A colaboração internacional terá como base o Laboratório-Chave Estatal de Ciências Lunares e Planetárias (SKLPlanets) da MUST. A cerimônia de assinatura foi realizada em formato híbrido. O Professor Xiaoping Zhang, vice-diretor do SKLPlanets, assinou o documento presencialmente, enquanto a Dra. Isolda Costa representou o IPEN remotamente.
O evento contou com a presença do vice-presidente da MUST, Yong Chen, e do Dr. Kwan Wong, presidente da WI HARPER (Macau). Para apoiar a parceria, o Fundo de Desenvolvimento de Ciência e Tecnologia (FDCT) aprovou um financiamento especial destinado a viabilizar a implementação do equipamento Alpha-E.

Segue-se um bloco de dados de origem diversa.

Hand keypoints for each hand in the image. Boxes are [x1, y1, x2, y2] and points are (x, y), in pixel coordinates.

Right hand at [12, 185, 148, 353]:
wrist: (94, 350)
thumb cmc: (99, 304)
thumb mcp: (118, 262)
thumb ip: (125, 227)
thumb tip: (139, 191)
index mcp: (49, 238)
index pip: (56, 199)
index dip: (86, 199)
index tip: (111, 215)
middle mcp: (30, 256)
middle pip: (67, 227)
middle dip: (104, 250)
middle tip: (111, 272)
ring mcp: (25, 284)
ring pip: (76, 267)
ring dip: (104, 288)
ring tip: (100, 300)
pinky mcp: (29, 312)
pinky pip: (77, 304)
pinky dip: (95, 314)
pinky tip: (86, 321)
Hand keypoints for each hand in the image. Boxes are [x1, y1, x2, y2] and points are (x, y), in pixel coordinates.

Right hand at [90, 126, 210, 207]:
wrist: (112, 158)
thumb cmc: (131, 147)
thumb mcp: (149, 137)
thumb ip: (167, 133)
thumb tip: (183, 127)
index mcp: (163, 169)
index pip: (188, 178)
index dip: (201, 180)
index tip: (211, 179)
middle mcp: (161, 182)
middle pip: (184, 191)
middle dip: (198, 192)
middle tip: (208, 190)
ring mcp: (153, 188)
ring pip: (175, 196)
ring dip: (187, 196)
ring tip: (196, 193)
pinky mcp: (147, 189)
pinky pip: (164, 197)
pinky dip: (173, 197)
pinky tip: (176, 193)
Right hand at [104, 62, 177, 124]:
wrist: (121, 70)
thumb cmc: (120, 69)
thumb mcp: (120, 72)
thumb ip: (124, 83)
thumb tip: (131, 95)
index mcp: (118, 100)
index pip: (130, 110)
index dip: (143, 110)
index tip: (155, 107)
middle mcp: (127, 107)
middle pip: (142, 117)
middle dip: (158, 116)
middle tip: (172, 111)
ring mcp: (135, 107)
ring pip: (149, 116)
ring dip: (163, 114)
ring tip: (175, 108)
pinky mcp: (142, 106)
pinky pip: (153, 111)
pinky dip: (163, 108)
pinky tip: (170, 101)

A pesquisa a ser desenvolvida busca acelerar a avaliação de materiais para os reatores nucleares do futuro
O desenvolvimento de reatores nucleares mais modernos, seguros e eficientes depende de materiais capazes de suportar condições extremas de temperatura, pressão e radiação. O MOU assinado tem como objetivo desenvolver pesquisa para compreender como diferentes materiais respondem à radiação. Busca-se criar métodos mais rápidos e confiáveis para avaliar a resistência e vida útil em reatores avançados, Pequenos Reatores Modulares (SMRs) e futuros reatores de fusão.

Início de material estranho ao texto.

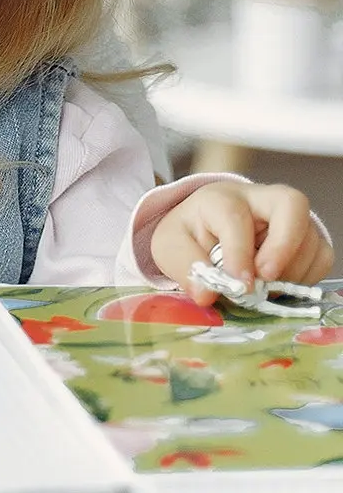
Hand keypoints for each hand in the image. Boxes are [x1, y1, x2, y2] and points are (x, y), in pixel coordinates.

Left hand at [151, 181, 333, 306]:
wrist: (207, 230)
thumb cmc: (191, 235)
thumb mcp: (171, 247)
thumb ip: (185, 267)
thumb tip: (206, 294)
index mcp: (220, 199)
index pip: (234, 217)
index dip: (239, 253)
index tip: (239, 284)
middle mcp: (259, 199)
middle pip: (291, 205)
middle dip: (283, 247)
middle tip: (266, 278)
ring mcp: (288, 216)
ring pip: (310, 238)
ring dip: (291, 272)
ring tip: (262, 286)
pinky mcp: (307, 236)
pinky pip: (322, 257)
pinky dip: (306, 277)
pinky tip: (280, 284)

Como os testes em reatores nucleares são longos, complexos e caros, o projeto busca complementá-los utilizando irradiação por íons e nêutrons, acelerando os estudos laboratoriais. O objetivo é entender os danos causados pela radiação desde a escala atômica até o desempenho dos componentes, combinando experimentos, caracterização avançada e simulações computacionais. A proposta busca compreender as diferenças e estabelecer correlações científicas confiáveis entre os danos produzidos por radiações com nêutron e por testes com íons. Com isso, espera-se desenvolver uma metodologia capaz de acelerar a qualificação de novos materiais, reduzir o
tempo de avaliação e aumentar a confiabilidade das previsões sobre seu desempenho e vida útil em ambientes de intensa radiação.
A pesquisa reúne competências e infraestrutura complementares. No Brasil, serão utilizadas instalações como o reator IEA-R1 e o acelerador Pelletron da USP. A MUST contribuirá com expertise em irradiação por íons, simulações computacionais e análise da estrutura dos materiais.
Além de fortalecer a cooperação científica entre Brasil e Macau, a pesquisa contribuirá para o desenvolvimento de materiais mais resistentes, seguros e confiáveis para as futuras gerações de sistemas nucleares e para a formação de recursos humanos altamente qualificados em uma área estratégica para a ciência e a tecnologia.